Goal of the exercise ▸ State how many lines of the records contain the string "přes". Give the number alone.

Extracted page text data
/---

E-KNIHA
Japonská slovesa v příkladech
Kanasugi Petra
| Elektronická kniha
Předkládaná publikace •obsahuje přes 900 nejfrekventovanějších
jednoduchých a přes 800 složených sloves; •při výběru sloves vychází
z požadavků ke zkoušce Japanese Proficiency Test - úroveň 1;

\---

Exercise response ▸ 2